Après plusieurs signaux d’alertes dans les années 1960 sur les menaces causées par les pollutions, à l’instar de la marée noire du Torrey Canyon en 1967, le début des années 1970 se caractérise par une prise de conscience environnementale qui dépasse largement les milieux scientifiques et militants. Le livre Les Limites à la croissance (dans un monde fini) (The Limits to Growth), rapport pour le club de Rome ou « Rapport Meadows », publié en 1972, est un premier cri d’alarme planétaire sur les conséquences écologiques de la croissance économique et démographique. Cette même année se tient à Stockholm la première conférence des Nations unies sur l’environnement, à l’origine du Programme des Nations Unies pour l’environnement (PNUE), début de l’implication de la communauté internationale sur l’écologie.
Les pouvoirs publics aussi s’emparent de la question. En France, un ministère de la Protection de la nature et de l’environnement est mis en place en 1971, avec Robert Poujade pour premier titulaire. Le 25 mars 1972 se tiennent, en Bretagne, les États généraux de l’environnement, moment historique de prise en compte d’un problème public nouveau à l’échelle régionale.
Une politique de l’environnement
Ce jour-là, à Pontivy, les quatre conseils généraux de la Bretagne administrative se réunissent sous la présidence de Raymond Marcellin et René Pléven. L’objectif, après avoir débattu des rapports préparés par des groupes de travail consacrés au littoral, à l’aménagement rural, aux pollutions, aux ressources naturelles et au développement touristique, est « d’examiner les conditions d’amélioration du milieu de vie dans la perspective d’un développement harmonieux et équilibré de la Bretagne ». L’assemblée vote à l’unanimité une résolution, remise au ministre de l’Environnement, où les participants proclament notamment que :
« La priorité accordée par la Région au développement économique, en particulier à l’industrialisation et à la promotion de l’agriculture et du tourisme, exige, comme complément indissociable, une politique de l’environnement de nature à préserver la personnalité de la Bretagne. »
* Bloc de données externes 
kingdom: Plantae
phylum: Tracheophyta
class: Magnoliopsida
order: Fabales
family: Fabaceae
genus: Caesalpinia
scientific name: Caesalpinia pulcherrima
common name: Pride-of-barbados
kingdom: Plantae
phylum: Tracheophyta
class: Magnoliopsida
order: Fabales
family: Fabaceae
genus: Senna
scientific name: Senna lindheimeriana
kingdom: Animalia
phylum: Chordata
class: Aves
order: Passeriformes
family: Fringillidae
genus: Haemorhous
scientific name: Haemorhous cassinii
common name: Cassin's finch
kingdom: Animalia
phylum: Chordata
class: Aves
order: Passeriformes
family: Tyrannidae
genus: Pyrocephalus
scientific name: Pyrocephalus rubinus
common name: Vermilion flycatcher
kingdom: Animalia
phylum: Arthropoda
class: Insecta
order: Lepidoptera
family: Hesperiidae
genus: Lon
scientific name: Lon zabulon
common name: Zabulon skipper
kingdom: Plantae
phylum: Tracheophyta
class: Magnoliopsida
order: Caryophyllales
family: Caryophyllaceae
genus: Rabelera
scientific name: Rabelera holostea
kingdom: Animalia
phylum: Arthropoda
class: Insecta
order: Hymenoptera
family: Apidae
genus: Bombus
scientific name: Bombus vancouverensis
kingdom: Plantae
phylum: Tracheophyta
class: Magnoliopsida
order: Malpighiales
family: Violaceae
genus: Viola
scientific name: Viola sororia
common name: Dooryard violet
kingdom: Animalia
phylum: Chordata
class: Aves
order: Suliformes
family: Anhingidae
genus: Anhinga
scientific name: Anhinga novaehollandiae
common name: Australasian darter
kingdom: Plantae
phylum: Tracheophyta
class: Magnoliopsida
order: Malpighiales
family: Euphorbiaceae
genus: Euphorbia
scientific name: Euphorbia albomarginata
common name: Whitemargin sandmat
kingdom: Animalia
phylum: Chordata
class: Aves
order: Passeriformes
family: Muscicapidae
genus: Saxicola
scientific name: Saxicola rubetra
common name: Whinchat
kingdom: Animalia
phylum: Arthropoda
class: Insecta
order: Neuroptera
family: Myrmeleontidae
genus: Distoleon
Les conseillers généraux réclament en conclusion un schéma général d’aménagement du littoral breton, prévoyant une zone dite de « tiers naturel » excluant tout aménagement destructeur de la nature en ménageant les possibilités d’activités traditionnelles. Il s’agit d’une vieille revendication de la Société pour l’étude et la protection de la nature en Bretagne (SEPNB), mais les signataires la justifient avant tout par l’argument qu’« une sauvegarde dynamique de l’environnement contribue directement à l’expansion économique ».
Le Schéma d’aménagement du littoral breton et des îles (SALBI)
Suite à cette réunion est initié un projet de Schéma d’aménagement du littoral breton et des îles (SALBI). Il doit avoir pour objet d’organiser le développement et l’équipement équilibré de la zone côtière, en étroite concertation avec les collectivités locales. Un comité de direction est installé avec des représentants des départements bretons, Loire-Atlantique comprise, des chambres économiques de Bretagne et du CELIB. Une vaste concertation est mise en œuvre avec les municipalités, groupes socioprofessionnels et associations concernées. Terminé en 1977, et approuvé lors du Comité interministériel d’aménagement du territoire du 23 novembre 1977 au même moment que deux autres schémas similaires, le SALBI n’est pourtant jamais appliqué, échouant à être un véritable guide en matière de prise en compte des enjeux environnementaux dans l’aménagement du littoral breton.
Pour autant, le travail initié le 25 mars 1972 se révèle structurant sur la durée. Pour la première fois, les collectivités de Bretagne s’emparent directement de la question environnementale à l’échelle régionale. La revendication du "tiers sauvage" intègre le débat public et les représentations. L’idée sera d’ailleurs progressivement reprise à son compte par le Conservatoire du littoral à l’échelle française. Les problèmes liés à l’urbanisation du littoral et au trop grand nombre de maisons secondaires sur des territoires qui risquaient d’être dévitalisés une partie de l’année commencent également à entrer dans les problématiques politiques reconnues.
Le SALBI et les autres schémas d’aménagement du littoral vont déboucher à moyen terme (indirectement) d’une part sur la loi littoral de 1985, qui visait à la fois à protéger les espaces littoraux et à maîtriser l’urbanisation, d’autre part sur la Gestion intégrée des zones côtières (GIZC), démarche qui vise à partir des années 1990 à une gestion globale et à un développement durable des territoires littoraux. En Bretagne, l’héritier lointain du SALBI est la Charte des espaces côtiers bretons, adoptée en 2007 par la Région pour lutter contre la pression foncière et la spéculation immobilière sur le littoral. C’est donc un tout nouvel espace d’action publique qui s’est ouvert le 25 mars 1972.